Programming, or coding, or writing code, is an important and well-paid skill today. There is a shortage of good programmers. But most students approach computers or mobile devices as consumers. They use computers or devices to play games, or as social media platforms. And they also use computers to search for information, as part of the learning process, which is all to the good. In some cases they are users of interactive games that promote learning.
But all of these use cases are students being consumers of code, and not creators of, producers of, code. Producing is harder than consuming – coding is more difficult than using an app. Yet our modern economy is increasingly reliant on coding and computer science technology more generally.

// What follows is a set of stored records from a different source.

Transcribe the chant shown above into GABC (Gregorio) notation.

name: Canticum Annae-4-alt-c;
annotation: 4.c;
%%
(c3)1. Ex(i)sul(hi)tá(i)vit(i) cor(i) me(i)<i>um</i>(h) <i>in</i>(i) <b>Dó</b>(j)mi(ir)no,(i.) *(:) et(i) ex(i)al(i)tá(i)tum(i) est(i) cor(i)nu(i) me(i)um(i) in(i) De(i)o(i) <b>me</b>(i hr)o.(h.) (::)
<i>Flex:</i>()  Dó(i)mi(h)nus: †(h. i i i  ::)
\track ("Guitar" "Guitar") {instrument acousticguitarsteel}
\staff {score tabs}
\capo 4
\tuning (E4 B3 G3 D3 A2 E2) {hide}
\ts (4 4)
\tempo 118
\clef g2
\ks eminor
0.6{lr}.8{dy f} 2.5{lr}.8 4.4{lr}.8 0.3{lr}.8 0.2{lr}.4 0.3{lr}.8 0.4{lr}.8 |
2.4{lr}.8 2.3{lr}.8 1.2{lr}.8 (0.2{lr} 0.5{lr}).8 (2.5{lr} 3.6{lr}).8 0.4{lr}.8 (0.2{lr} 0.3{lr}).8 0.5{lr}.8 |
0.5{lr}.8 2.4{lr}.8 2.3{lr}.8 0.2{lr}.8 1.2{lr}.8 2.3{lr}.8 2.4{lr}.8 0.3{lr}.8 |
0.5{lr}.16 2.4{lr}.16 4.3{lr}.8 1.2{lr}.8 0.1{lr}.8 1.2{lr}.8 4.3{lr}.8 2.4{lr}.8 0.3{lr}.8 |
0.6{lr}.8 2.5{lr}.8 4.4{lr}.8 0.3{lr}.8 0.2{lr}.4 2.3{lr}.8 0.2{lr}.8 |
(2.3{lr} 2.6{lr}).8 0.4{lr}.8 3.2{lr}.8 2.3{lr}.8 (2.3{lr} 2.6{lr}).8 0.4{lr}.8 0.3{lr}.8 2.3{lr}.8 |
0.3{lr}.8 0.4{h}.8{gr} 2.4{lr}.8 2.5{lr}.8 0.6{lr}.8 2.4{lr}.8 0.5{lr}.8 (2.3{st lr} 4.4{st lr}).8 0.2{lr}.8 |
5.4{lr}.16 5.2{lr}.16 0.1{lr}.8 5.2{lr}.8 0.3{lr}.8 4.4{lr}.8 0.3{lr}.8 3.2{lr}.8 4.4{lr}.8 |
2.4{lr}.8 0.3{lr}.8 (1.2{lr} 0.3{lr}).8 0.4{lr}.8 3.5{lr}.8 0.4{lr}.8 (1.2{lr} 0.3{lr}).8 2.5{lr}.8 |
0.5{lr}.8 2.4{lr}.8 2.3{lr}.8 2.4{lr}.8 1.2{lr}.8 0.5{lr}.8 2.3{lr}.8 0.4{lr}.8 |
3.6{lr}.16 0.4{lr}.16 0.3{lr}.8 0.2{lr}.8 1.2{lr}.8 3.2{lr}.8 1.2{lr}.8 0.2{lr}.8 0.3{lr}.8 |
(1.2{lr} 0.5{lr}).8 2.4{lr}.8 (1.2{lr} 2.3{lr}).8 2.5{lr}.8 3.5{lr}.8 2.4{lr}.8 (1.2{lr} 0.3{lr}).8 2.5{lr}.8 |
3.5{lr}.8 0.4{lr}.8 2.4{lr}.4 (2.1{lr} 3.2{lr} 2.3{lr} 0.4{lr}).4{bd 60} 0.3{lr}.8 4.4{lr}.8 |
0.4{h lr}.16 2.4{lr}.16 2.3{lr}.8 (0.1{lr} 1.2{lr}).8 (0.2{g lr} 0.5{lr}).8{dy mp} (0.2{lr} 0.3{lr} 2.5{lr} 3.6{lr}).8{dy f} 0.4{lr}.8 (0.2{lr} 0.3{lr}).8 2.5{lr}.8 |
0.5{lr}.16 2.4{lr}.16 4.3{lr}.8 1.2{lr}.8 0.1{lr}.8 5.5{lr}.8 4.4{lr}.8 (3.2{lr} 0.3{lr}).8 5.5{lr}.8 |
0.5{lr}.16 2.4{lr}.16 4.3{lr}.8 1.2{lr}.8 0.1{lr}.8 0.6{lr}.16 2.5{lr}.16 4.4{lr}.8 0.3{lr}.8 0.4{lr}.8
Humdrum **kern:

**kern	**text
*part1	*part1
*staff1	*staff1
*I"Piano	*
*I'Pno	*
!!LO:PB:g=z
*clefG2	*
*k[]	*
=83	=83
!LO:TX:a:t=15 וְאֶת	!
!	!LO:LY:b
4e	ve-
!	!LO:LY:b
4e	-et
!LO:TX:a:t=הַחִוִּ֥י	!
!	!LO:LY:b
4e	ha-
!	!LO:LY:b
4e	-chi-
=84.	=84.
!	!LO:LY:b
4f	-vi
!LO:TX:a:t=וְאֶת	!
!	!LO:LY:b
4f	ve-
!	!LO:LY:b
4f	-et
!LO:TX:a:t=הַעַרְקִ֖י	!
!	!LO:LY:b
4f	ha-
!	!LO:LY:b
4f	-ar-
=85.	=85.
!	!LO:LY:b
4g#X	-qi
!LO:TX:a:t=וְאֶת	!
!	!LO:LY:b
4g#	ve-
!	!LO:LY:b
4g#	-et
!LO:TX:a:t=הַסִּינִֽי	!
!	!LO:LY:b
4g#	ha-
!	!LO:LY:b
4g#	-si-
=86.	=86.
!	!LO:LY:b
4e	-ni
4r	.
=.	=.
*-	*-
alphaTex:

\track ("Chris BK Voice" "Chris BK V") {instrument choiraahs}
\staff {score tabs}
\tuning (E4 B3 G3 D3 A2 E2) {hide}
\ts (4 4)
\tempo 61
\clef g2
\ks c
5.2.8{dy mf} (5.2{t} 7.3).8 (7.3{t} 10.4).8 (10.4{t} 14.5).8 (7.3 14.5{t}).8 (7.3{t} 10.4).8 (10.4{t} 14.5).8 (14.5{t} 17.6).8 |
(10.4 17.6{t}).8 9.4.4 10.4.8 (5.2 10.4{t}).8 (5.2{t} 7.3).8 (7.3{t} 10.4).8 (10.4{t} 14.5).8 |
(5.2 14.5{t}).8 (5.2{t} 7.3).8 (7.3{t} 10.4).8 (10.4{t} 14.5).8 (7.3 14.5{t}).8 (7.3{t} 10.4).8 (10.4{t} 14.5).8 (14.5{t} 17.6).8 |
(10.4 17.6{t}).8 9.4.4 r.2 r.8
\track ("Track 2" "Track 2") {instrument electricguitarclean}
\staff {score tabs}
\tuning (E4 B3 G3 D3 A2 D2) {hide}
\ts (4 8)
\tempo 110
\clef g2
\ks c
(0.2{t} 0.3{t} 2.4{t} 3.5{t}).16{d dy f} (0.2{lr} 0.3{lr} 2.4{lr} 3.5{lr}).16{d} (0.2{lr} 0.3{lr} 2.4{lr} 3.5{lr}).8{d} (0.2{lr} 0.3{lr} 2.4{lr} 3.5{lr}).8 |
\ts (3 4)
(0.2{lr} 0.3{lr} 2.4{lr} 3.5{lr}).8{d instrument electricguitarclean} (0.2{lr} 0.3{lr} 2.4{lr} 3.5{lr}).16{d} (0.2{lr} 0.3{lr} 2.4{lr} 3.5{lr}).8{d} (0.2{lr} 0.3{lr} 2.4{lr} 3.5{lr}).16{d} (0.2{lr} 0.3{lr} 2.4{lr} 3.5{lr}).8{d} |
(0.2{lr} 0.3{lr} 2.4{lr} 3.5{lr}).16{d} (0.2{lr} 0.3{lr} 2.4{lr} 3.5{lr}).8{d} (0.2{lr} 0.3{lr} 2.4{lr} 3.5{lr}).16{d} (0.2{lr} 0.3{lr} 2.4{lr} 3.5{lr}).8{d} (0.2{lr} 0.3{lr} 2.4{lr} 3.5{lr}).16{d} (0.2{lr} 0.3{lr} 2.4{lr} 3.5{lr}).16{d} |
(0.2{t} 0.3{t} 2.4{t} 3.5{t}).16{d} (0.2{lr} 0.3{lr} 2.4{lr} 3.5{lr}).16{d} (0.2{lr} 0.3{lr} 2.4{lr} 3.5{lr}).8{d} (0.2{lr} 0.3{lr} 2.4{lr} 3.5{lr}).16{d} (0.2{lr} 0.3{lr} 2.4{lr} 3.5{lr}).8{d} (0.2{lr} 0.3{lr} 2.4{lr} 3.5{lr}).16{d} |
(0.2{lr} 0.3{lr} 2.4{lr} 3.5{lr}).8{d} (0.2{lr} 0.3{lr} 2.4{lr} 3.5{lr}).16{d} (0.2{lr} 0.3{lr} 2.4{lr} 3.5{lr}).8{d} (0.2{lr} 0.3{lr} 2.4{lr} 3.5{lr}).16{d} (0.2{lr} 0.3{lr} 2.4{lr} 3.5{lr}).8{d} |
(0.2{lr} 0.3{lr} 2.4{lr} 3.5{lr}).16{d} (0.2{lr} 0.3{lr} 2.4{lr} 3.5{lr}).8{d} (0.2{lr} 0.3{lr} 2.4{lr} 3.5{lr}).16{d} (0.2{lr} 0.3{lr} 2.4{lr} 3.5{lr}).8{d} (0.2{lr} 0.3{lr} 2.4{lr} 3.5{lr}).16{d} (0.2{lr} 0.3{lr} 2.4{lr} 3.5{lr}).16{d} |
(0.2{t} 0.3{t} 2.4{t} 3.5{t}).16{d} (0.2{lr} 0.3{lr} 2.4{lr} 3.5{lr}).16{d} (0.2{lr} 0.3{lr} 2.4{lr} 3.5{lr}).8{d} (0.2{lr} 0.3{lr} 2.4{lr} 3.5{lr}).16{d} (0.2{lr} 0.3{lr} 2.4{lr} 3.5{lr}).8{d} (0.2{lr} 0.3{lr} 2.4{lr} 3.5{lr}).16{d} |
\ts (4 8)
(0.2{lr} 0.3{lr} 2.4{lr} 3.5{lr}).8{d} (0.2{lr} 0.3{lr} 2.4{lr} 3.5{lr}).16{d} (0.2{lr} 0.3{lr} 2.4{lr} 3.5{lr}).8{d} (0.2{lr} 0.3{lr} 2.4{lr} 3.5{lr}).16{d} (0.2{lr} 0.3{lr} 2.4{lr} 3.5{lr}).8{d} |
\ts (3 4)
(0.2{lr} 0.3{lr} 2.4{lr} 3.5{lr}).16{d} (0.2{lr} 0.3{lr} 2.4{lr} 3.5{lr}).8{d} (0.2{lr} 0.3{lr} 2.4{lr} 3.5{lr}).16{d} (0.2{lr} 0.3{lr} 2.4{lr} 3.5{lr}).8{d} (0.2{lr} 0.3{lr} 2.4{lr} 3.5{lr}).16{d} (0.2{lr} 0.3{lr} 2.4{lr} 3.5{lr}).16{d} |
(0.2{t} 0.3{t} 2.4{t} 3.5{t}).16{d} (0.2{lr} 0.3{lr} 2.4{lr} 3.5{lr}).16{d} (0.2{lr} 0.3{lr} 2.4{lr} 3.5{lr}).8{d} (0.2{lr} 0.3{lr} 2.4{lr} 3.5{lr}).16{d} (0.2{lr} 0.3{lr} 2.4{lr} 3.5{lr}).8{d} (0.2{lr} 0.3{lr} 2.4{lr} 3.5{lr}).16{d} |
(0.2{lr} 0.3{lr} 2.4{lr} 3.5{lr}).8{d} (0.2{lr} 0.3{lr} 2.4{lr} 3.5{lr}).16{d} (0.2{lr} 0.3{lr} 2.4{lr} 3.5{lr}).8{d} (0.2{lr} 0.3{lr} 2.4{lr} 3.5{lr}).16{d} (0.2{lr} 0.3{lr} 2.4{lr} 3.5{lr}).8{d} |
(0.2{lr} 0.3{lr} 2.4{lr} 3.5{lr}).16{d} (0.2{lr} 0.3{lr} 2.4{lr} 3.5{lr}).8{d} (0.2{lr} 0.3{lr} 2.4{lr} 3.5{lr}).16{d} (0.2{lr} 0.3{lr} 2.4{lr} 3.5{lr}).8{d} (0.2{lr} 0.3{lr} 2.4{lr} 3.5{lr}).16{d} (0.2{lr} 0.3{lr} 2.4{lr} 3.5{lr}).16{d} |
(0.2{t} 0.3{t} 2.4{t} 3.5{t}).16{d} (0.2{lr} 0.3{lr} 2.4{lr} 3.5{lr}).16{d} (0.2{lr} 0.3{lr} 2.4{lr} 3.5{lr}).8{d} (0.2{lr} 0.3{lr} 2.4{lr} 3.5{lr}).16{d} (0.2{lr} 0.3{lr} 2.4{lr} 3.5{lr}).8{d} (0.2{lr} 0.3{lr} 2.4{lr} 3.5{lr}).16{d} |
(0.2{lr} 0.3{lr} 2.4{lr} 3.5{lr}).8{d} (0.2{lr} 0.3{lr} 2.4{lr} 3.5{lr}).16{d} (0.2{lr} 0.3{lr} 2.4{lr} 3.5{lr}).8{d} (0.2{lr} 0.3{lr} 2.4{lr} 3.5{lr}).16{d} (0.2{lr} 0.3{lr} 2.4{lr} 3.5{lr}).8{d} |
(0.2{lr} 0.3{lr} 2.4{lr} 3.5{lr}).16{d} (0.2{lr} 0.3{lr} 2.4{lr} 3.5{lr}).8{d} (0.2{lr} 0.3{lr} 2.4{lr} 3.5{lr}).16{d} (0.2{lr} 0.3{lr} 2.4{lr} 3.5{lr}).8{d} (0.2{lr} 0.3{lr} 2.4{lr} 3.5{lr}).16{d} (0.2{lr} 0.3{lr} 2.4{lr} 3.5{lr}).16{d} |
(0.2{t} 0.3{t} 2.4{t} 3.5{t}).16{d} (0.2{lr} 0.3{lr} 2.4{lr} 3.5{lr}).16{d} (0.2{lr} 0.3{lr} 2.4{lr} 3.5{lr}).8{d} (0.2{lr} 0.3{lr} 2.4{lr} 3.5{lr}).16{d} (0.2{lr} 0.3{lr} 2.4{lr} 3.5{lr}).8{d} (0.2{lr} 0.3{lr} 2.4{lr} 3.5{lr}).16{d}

This blog on the topic at the New York Times is actually entitled “When Kids Would Rather Play Computer Games Than Code Them”. Here’s another article from the New York Times on the topic of learning to code.
These articles note that coding instruction is trending. In the U.S. there are over 20,000 teachers involved in teaching how to code, according to code.org. The organization states: “Every student in every school should have the opportunity to learn computer science.” And they believe all kids can learn to code. Code.org helps train high school teachers to instruct coding. Bill Gates and Mark Zuckerberg (founder of Facebook) have contributed $10 million to Code.org in support of their mission.
Public school systems in Chicago and New York City are building the capability to offer more coding instruction to their student populations. Chicago is looking to make the ability to code a graduation requirement within the next 5 years.
The challenge is getting students over the initial learning hump and frustration around creating code that doesn’t work the first time it’s used. Coding requires persistence, and the ability to think logically. One must eliminate every mistake found in the first version of the code, through testing, modification and iteration. Persistence and logical thinking are great skills and attitudes for students to learn and are important life skills more broadly than just around coding.
Scratch is a simple programming language freely available from M.I.T. The site provides small code blocks that can be tied together to help create stories, games and animation. It is designed for children from age 8 and up, and is used in more than 150 different countries.